We have been worshipping with the Anglican Church of Canada (the denomination in which I grew up) for a while now (recall my post about beauty). As this blog should make abundantly clear, I am very much a pro-BCP kind of guy. The BCP stands in perfect continuity with the medieval Roman Rite according to the Use of Sarum and thus with ancient liturgy, part of a large international family that includes Mozarabic (medieval Spanish) liturgy and the Ambrosian Rite of Milan and various local liturgies of the early Middle Ages in the West, and the many beautiful liturgies of the East — St John Chrysostom, St Basil, St Mark, Sts Addai and Mari, St James, and those that largely exist as relics such as that of Hippolytus. More succinctly, the BCP is not only part of this big family but also beautiful, elegant, and theologically rich, expressing the great tradition in a properly Reformational mode for public worship.
As I say, we’re going to a local Anglican Church of Canada parish. As Bishop Michael Hawkins of Saskatchewan put it, there has been an illegal suppression of the Prayer Book in the Anglican Church of Canada. And even where the suppression has not been illegal (that is, contrary to the canon law of the church), it has certainly gone on.
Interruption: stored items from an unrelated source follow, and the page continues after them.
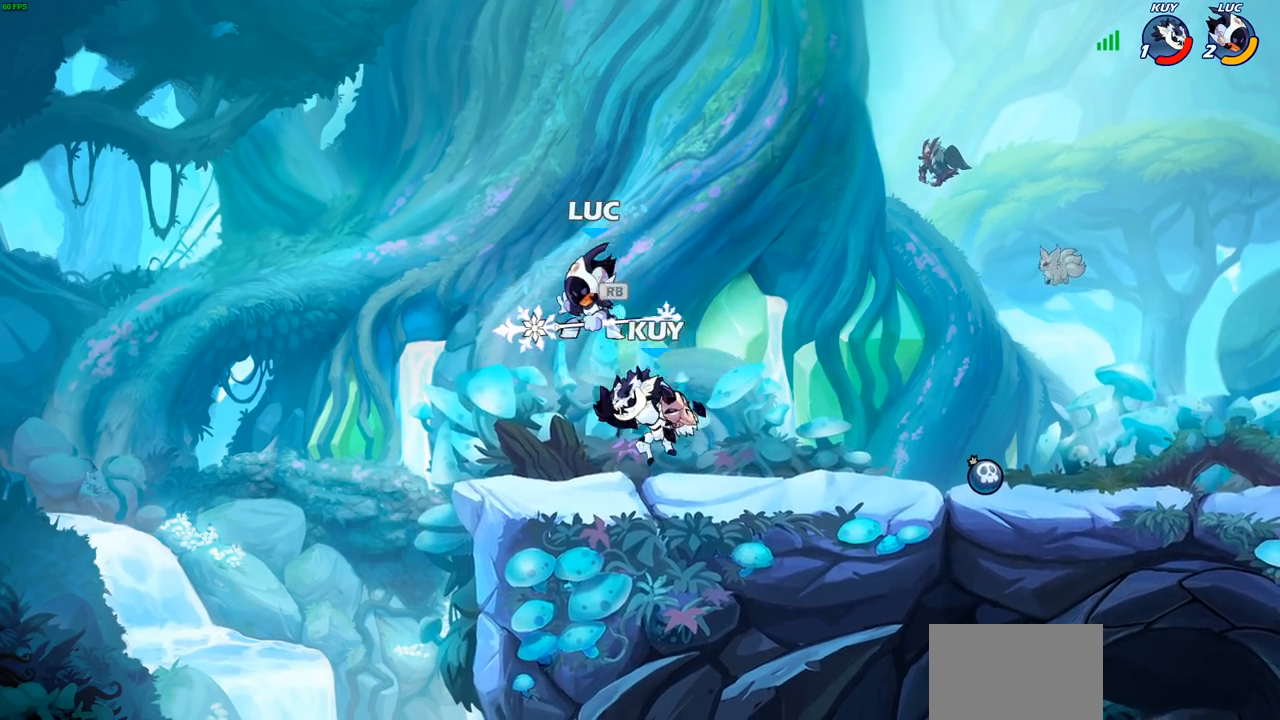
{"buttons": [], "left_stick": "center", "right_stick": "center", "events": [[100, "left_stick", "right"], [133, "SQUARE", "down"], [200, "left_stick", "left"], [217, "SQUARE", "up"], [267, "left_stick", "center"]]}
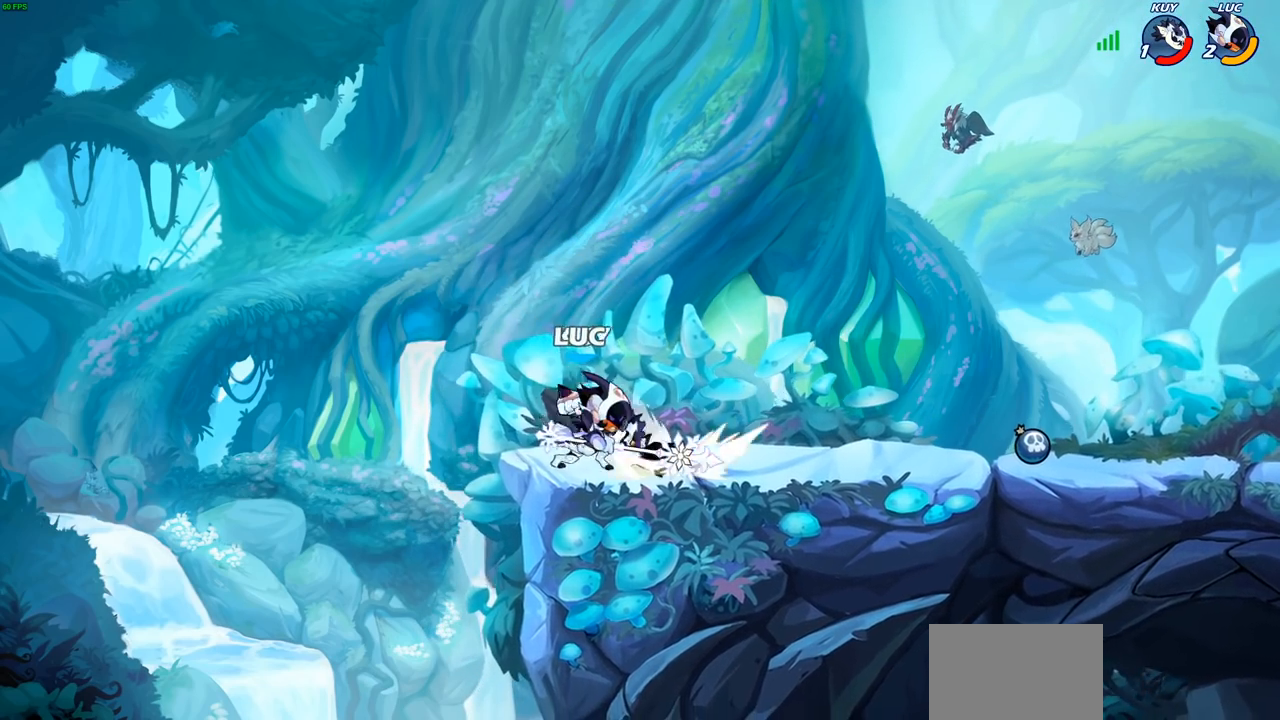
{"buttons": [], "left_stick": "center", "right_stick": "center", "events": [[233, "left_stick", "down"], [283, "CIRCLE", "down"], [350, "CIRCLE", "up"], [350, "left_stick", "center"]]}
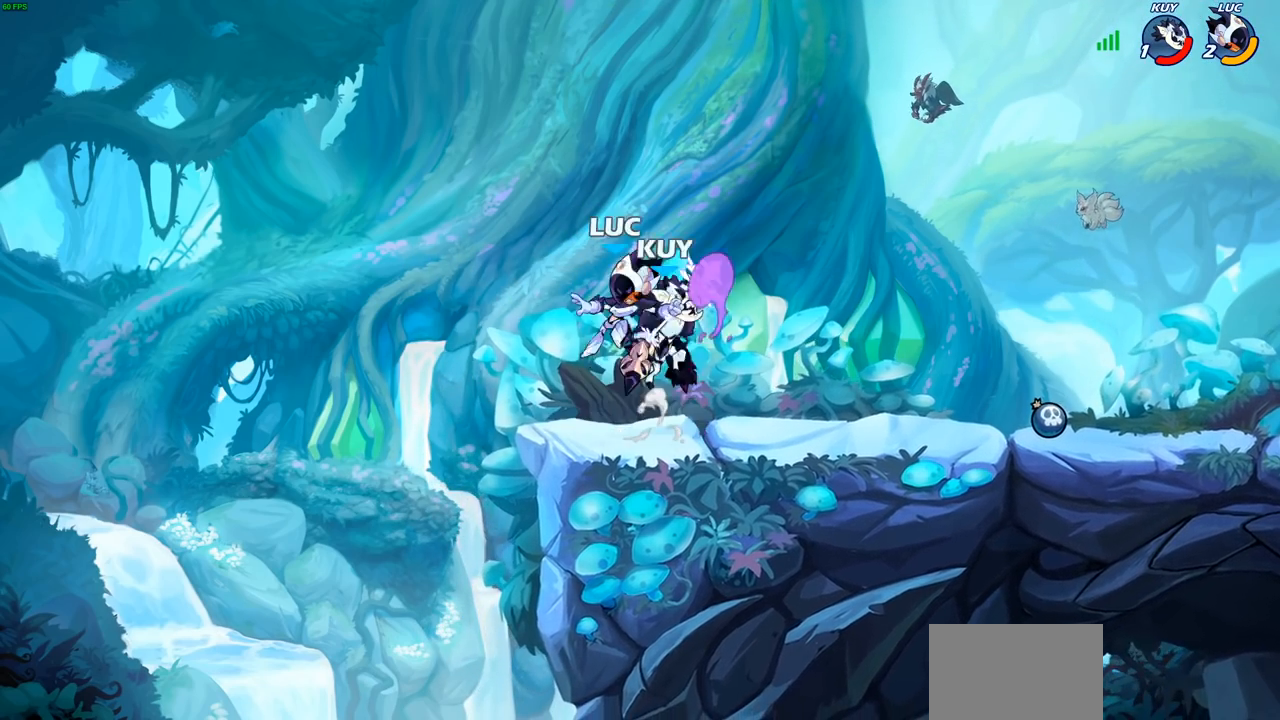
{"buttons": [], "left_stick": "center", "right_stick": "center", "events": []}
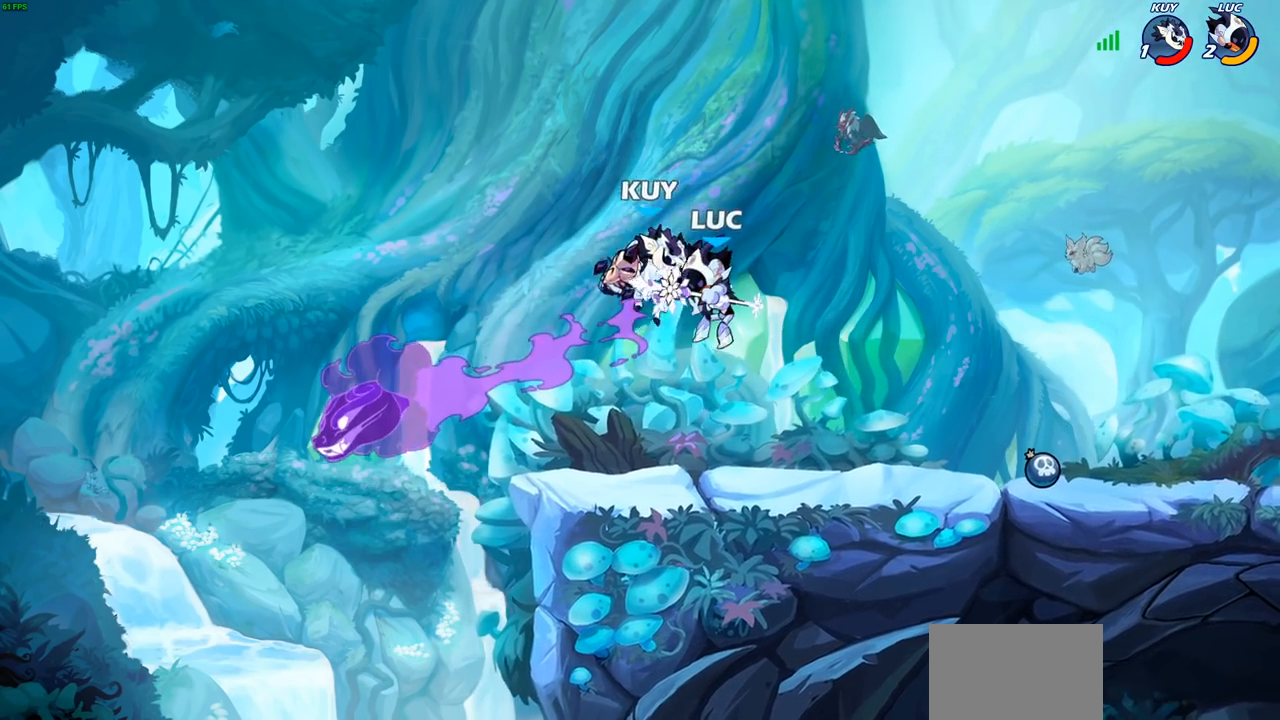
{"buttons": [], "left_stick": "up-right", "right_stick": "center", "events": [[133, "left_stick", "up-left"], [200, "CROSS", "down"], [283, "R2", "down"], [333, "left_stick", "up-right"], [383, "CROSS", "up"], [467, "R2", "up"]]}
Most parishes, liberal or conservative, low church or mid- or even high church, with organ and choir or guitar or slightly out of tune piano, use The Book of Alternative Services (BAS) that was approved by the General Synod in 1983. Thus, at both parishes we’ve frequented in 2022, the worship was ordered according to the BAS using the prayers from the BAS.
You’d think, then, that I would be raging, wouldn’t you? Isn’t this the caricature of BCP-lovers? Or maybe disdainful. Ugh. BAS. *Shudder.*
And, while I think the BCP is theologically, poetically, and historically superior, after my years of journeying through those with little liturgy and those with do-it-yourself liturgy, I have come to appreciate the BAS. The Book of Alternative Services is one of those post-Vatican II liturgical movement creations. Many such creations are terrible; let’s not pretend otherwise. I’ve met some of them.
But the actual roots and origins of that liturgical movement were not the tossing out of tradition or a desire for novelty or even a desire to be relevant that now plagues evangelicalism. In fact — setting aside the question of whether post-Vatican II liturgy was successful — the goal was to be faithful to the primitive liturgy and the spirit and theology that undergirds it.
Changing, “And with thy spirit,” into, “And also with you,” is not in the spirit of the early liturgy.
Anyway, these prayers, even if crafted by modernists, were often put together with the intention of providing a modern language resource that has the same theological import as the ancient and medieval prayers. I have not yet found anything directly objectionable in the prayers of the BAS as they stand — I think some of the rubrics mean trouble, because they seem to make confession of sin optional, and the Eucharistic prayer that claims to represent the 1962 BCP makes some major changes.
In other words, it’s good to be home. I am an Anglican. My preferred religion may, of course, be some kind of medieval Catholicism that does not exist. But I grew up in the Anglican Church of Canada using these prayers and following this liturgical flow. There is comfort here, and there is even nourishment, giving food to the soul, even if the plate is a modern affair (imagine the BCP as fine porcelain, I guess?).
I’ll leave us there without getting into my dissatisfactions with “do-it-yourself liturgy”. If you’re in Canada and can’t find a Prayer Book church, the Lord will bless you and meet with you through the BAS. I promise. He’s big enough to do that.